In this solution you need to use API Gateway in front of DynamoDB so that you can make the endpoint publicly accessible as well as manipulate the request URL into a GetItem request for DynamoDB. The solution also provides flexibility if you want to include additional data in the request. For example, if you wanted to create more granular statuses, like per application, you can configure the health check URL to provide an application ID in the path or query string that is also matched against the DynamoDB item.

The Availability Zone status endpoint can be deployed centrally so that multiple health check resources across AWS accounts can all use the same consistent view of Availability Zone health (ensuring that your API Gateway REST API and DynamoDB table are scaled to handle the load) and eliminates the need to share Route 53 health checks.

The solution could also be scaled across multiple AWS Regions using an Amazon DynamoDB global table and a copy of the API Gateway REST API in each Region. This prevents this solution from having a dependency on a single Region and increases its availability. You could deploy the solution across three or five Regions and query each one for Availability Zone health, using the result of the majority of the endpoints to ensure quorum. This allows for eventually consistent replication of updates across the global table as well as mitigates impairments that may prevent an endpoint from responding. For example, if you are using five Regions, and three endpoints report an Availability Zone as unhealthy, one endpoint reports the Availability Zone as healthy, and one endpoint does not respond, you would choose to treat the Availability Zone as unhealthy. You could also create a Route 53 calculated health check using an m of n calculation to perform this logic to determine Availability Zone health.

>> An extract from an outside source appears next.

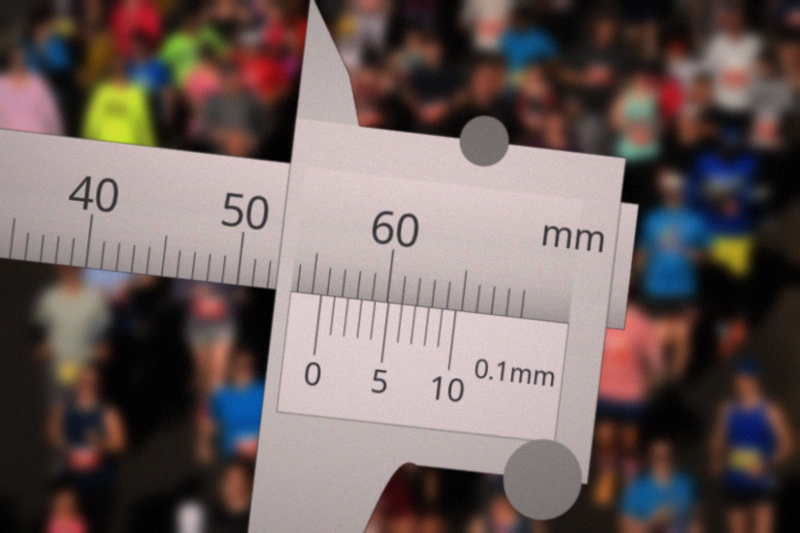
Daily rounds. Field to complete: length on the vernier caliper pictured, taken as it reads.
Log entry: 55.6 mm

If you were building a solution for individual hosts to use as a mechanism to determine the health of their AZ, as an alternative, instead of providing a pull mechanism for health checks, you can use push notifications. One way to do this is with an SNS topic that your consumers subscribe to. When you want to trigger the circuit breaker, publish a message to the SNS topic that indicates which Availability Zone is impaired. This approach makes tradeoffs with the former. It removes the need to create and operate the API Gateway infrastructure and perform capacity management. It can also potentially provide faster convergence of the Availability Zone state. However, it removes the ability to perform ad hoc queries and relies on the SNS delivery retry policy to ensure each endpoint receives the notification. It also requires each workload or service to build a way to receive the SNS notification and take action on it.

For example, each new EC2 instance or container that is launched will need to subscribe to the topic with an HTTP endpoint during its bootstrap. Then, each instance needs to implement software that listens on this endpoint where the notification is delivered. Additionally, if the instance is impacted by the event, it may not receive the push notification and continue to do work. Whereas, with a pull notification, the instance will know if its pull request fails and can choose what action to take in response.

A second way to send push notifications is with long-lived WebSocket connections. Amazon API Gateway can be used to provide a WebSocket API that consumers can connect to and receive a message when sent by the backend. With a WebSocket, instances can both do periodic pulls to ensure their connection is healthy and also receive low-latency push notifications.